Now launch the following command:

join 1.data 2.data

The output is here:

1)100 Shoes $40.00

2)200 Laces $1.00

3)300 Socks $2.00

The `fold` Command

As you know from Chapter 1, the fold command enables you to display a set of lines with a fixed column width, and this section contains a few more examples. Note that this command does not take into account spaces between words: the output is displayed in columns that resemble a “newspaper” style.

The following command displays a set of lines with ten characters in each line:

x="aa bb cc d e f g h i j kk ll mm nn"
echo $x |fold -10

The output of the preceding code snippet is here:

aa bb cc d
 e f g h i
 j kk ll m
m nn

As another example, consider the following code snippet:

x="The quick brown fox jumps over the fat lazy dog. "
echo $x |fold -10

The output of the preceding code snippet is here:

The quick
brown fox
jumps over
 the fat l
azy dog.

The `split` Command

The split command is useful when you want to create a set of subfiles of a given file. By default, the subfiles are named xaa, xab, . . ., xaz, xba, xbb, . . ., xbz, . . . xza, xzb, . . ., xzz. Thus, the split command creates a maximum of 676 files (=26x26). The default size for each of these files is 1,000 lines.

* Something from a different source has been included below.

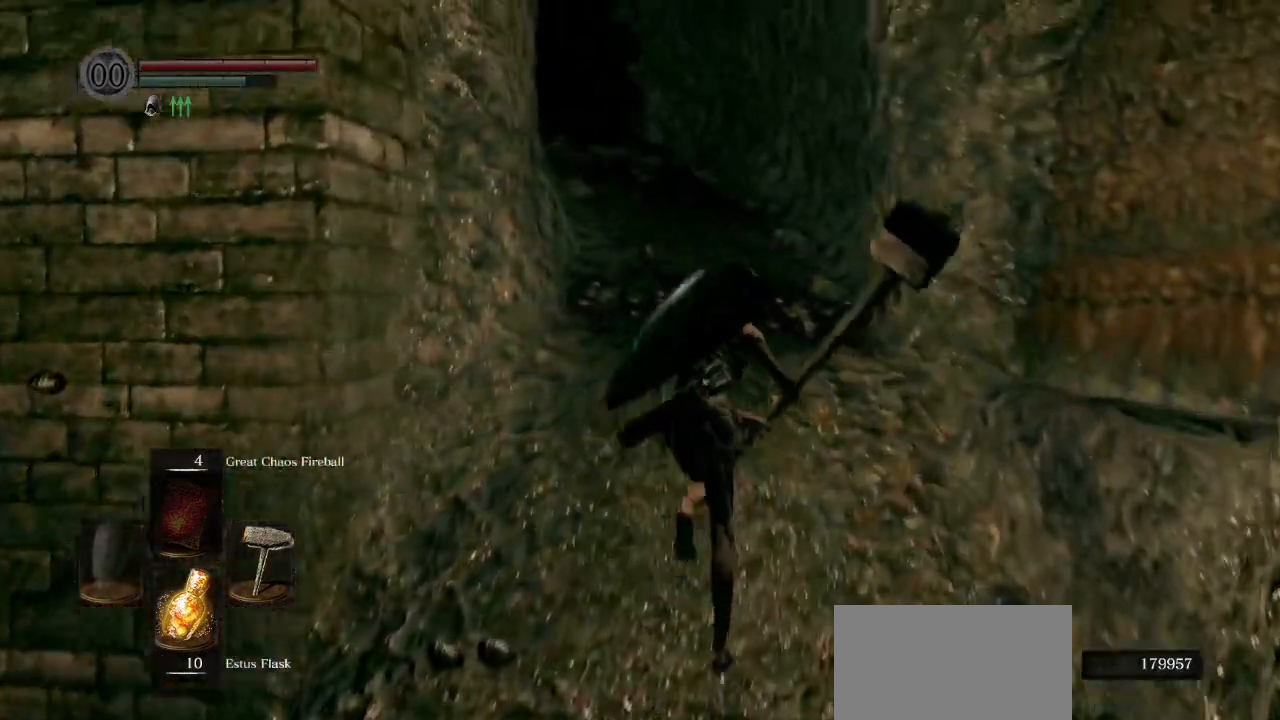
Gameplay with a controller (PlayStation layout); each line is a JSON object with the inputs held at the frame after it. "events" lists button and stick changes between this image and that frame as [ms after this image, input, new state], when the widget could be followed in between.
{"buttons": ["CIRCLE"], "left_stick": "up", "right_stick": "left", "events": [[133, "CIRCLE", "up"], [400, "CIRCLE", "down"], [433, "right_stick", "left"]]}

The following snippet illustrates how to invoke the split command in order to split the file abc.txt into files with 500 lines each:

split -l 500 one-dl-course-outline.txt

If the file abc.txt contains between 501 and 1,000 lines, then the preceding command will create the following pair of files:

xaa
xab

You can also specify a file prefix for the created files, as shown here:

split -l 500 one-dl-course-outline.txt shorter

The preceding command creates the following pair of files:

shorterxaa
shorterxab

The `sort` Command

The sort command sorts the lines in a text file. For example, if the text file test2.txt contains the following lines:

aa
cc
bb

The following simple example sorts the lines in test2.txt:

cat test2.txt |sort

The output of the preceding code snippet is here:

aa
bb
cc

The sort command arranges lines of text alphabetically by default. Some options for the sort command are here:

Option  Description
-n      Sort numerically (example: 10 will sort after 2),
ignore blanks and tabs.
-r      Reverse the order of sort.
-f      Sort upper- and lowercase together.
+x      Ignore first x fields when sorting.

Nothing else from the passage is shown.